Since 2003, the U.S. Department of Energy has invested heavily in synchrophasor deployment as part of the American Reinvestment and Recovery Act. Western Electricity Coordinating Council utilities now lead the nation with hundreds of these units strategically placed, all communicating to a central database. “They give a razor-sharp image of the state of the power system,” Cauley said. “Current state estimation technology involves a bunch of independent measures, each one of which has an error range of 2 to 3 percent. These measures are then averaged to estimate grid conditions. Synchrophasors, when ready, will provide a leap to the next generation of precision.”
But they are not quite ready for prime time, largely because they generate a fire hose of data that can’t be readily absorbed. “The issue with synchrophasors right now is that you can only use them for forensics,” said Nathan Mitchell, director of electric reliability standards and compliance at APPA. “The tool that will allow us to use synchrophasphors for real-time data evaluation hasn’t been invented yet. Everybody would love to have that level of situational awareness, but it doesn’t yet exist. We just don’t have the technology to evaluate that much data coming so fast.”

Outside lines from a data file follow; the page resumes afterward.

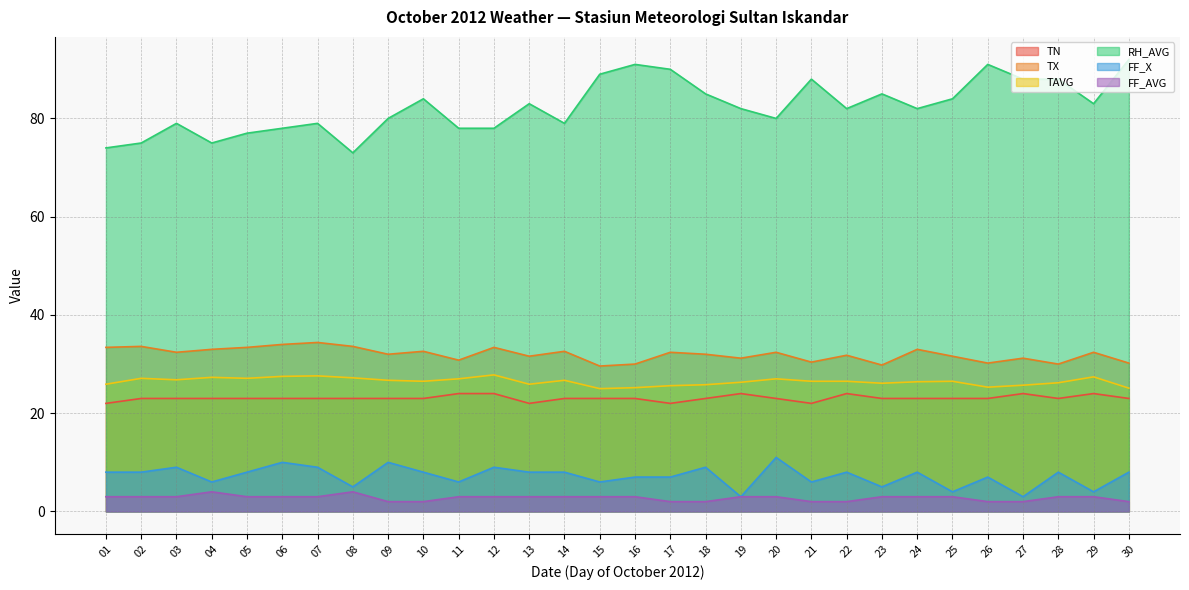

Reading left to right, what are all the values shown in this chart?

TN: 01=22.0	02=23.0	03=23.0	04=23.0	05=23.0	06=23.0	07=23.0	08=23.0	09=23.0	10=23.0	11=24.0	12=24.0	13=22.0	14=23.0	15=23.0	16=23.0	17=22.0	18=23.0	19=24.0	20=23.0	21=22.0	22=24.0	23=23.0	24=23.0	25=23.0	26=23.0	27=24.0	28=23.0	29=24.0	30=23.0
TX: 01=33.4	02=33.6	03=32.4	04=33.0	05=33.4	06=34.0	07=34.4	08=33.6	09=32.0	10=32.6	11=30.8	12=33.4	13=31.6	14=32.6	15=29.6	16=30.0	17=32.4	18=32.0	19=31.2	20=32.4	21=30.4	22=31.8	23=29.8	24=33.0	25=31.6	26=30.2	27=31.2	28=30.0	29=32.4	30=30.2
TAVG: 01=25.9	02=27.1	03=26.8	04=27.3	05=27.1	06=27.5	07=27.6	08=27.2	09=26.7	10=26.5	11=27.0	12=27.8	13=25.9	14=26.7	15=25.0	16=25.2	17=25.6	18=25.8	19=26.3	20=27.0	21=26.5	22=26.5	23=26.1	24=26.4	25=26.5	26=25.3	27=25.7	28=26.2	29=27.4	30=25.1
RH_AVG: 01=74.0	02=75.0	03=79.0	04=75.0	05=77.0	06=78.0	07=79.0	08=73.0	09=80.0	10=84.0	11=78.0	12=78.0	13=83.0	14=79.0	15=89.0	16=91.0	17=90.0	18=85.0	19=82.0	20=80.0	21=88.0	22=82.0	23=85.0	24=82.0	25=84.0	26=91.0	27=88.0	28=88.0	29=83.0	30=92.0
FF_X: 01=8.0	02=8.0	03=9.0	04=6.0	05=8.0	06=10.0	07=9.0	08=5.0	09=10.0	10=8.0	11=6.0	12=9.0	13=8.0	14=8.0	15=6.0	16=7.0	17=7.0	18=9.0	19=3.0	20=11.0	21=6.0	22=8.0	23=5.0	24=8.0	25=4.0	26=7.0	27=3.0	28=8.0	29=4.0	30=8.0
FF_AVG: 01=3.0	02=3.0	03=3.0	04=4.0	05=3.0	06=3.0	07=3.0	08=4.0	09=2.0	10=2.0	11=3.0	12=3.0	13=3.0	14=3.0	15=3.0	16=3.0	17=2.0	18=2.0	19=3.0	20=3.0	21=2.0	22=2.0	23=3.0	24=3.0	25=3.0	26=2.0	27=2.0	28=3.0	29=3.0	30=2.0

Cybersecurity Is Growing Focus of Reliability Standards
Mitchell is vice chairman of the NERC Critical Infrastructure Protection Committee focused on cybersecurity. “The cyber system is used to control the bulk electric system. If you are attacked or fail to properly update software, you’ll go black just as surely as if the transmission line were taken out of service. Cyber wasn’t a big concern at the time of the 2003 blackout but now it is a very hot issue. Standards are being upgraded on a regular basis—we are up to version five.”

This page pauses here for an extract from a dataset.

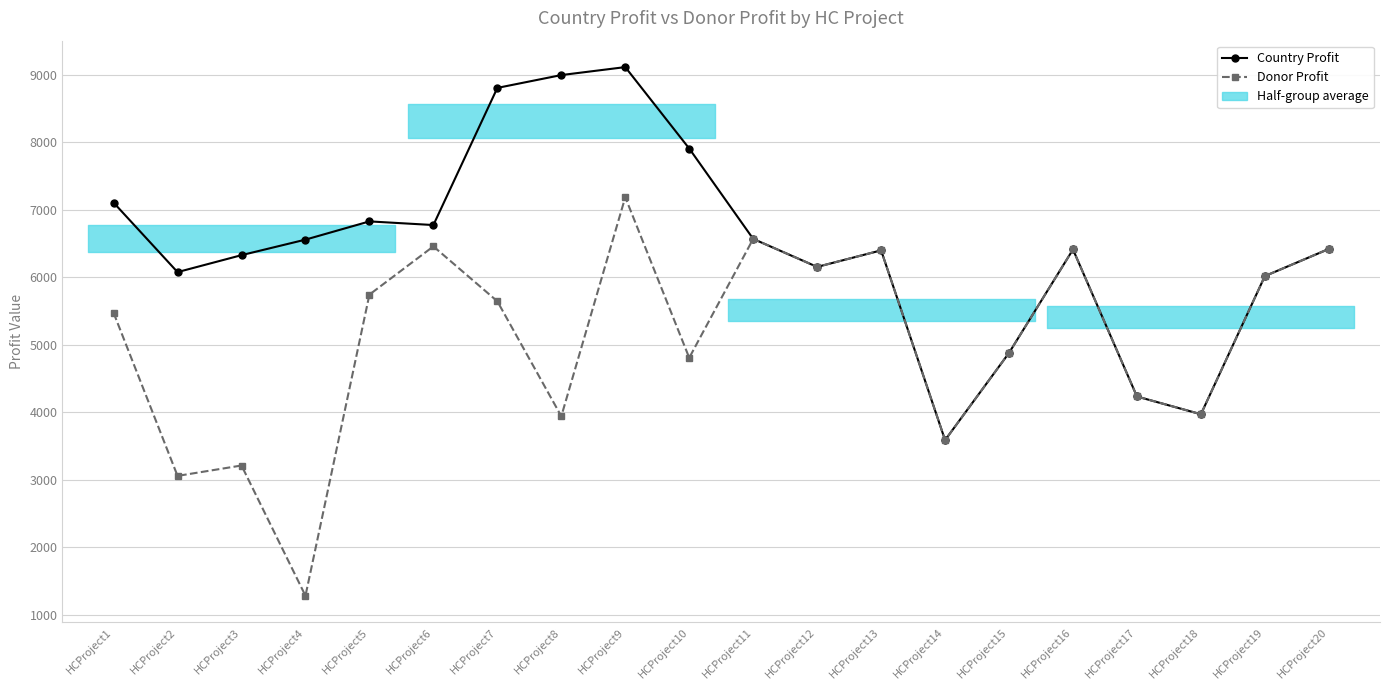

List the series in order of their peak value, lowest first.

Donor Profit, Country Profit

NERC now has nine mandatory critical infrastructure protection standards covering everything from sabotage reporting to the identification of critical cyber assets. NERC has conducted the first ever grid security exercise for the U.S. electric sector. The ES-ISAC (Electricity Sector Information Sharing and Analysis Center) gathers information from around the grid about security-related events, disturbances, and off-normal occurrences and shares that information with government agencies. In turn, these government entities provide ES-ISAC with information regarding risks, threats and warnings.
The Future of Reliability
No one can for sure whether cascading blackouts of the scale and consequence of the one in 2003 are a thing of the past. Most close observers are both optimistic and cautious about the future. Cauley sees NERC’s primary role of, “driving the chance of another major blackout as close to zero as we can. You can never say zero, but we are definitely improving reliability by eliminating a lot of underlying causes that tend to pile up and by improving the resiliency of the grid,” he said.
Mosher feels that the hybrid system that taps industry and government expertise and commitment bodes well for the future. Reliability is the one area where the usual divisions of the highly diversified electric power industry tend to fade away, he said. “When we go before FERC, we find we all agree on the same policy structure. People [who] fight like cats and dogs on market-related issues all agree on the same set of standards. That’s a remarkable thing. When it comes to reliability, we are all on the same page.”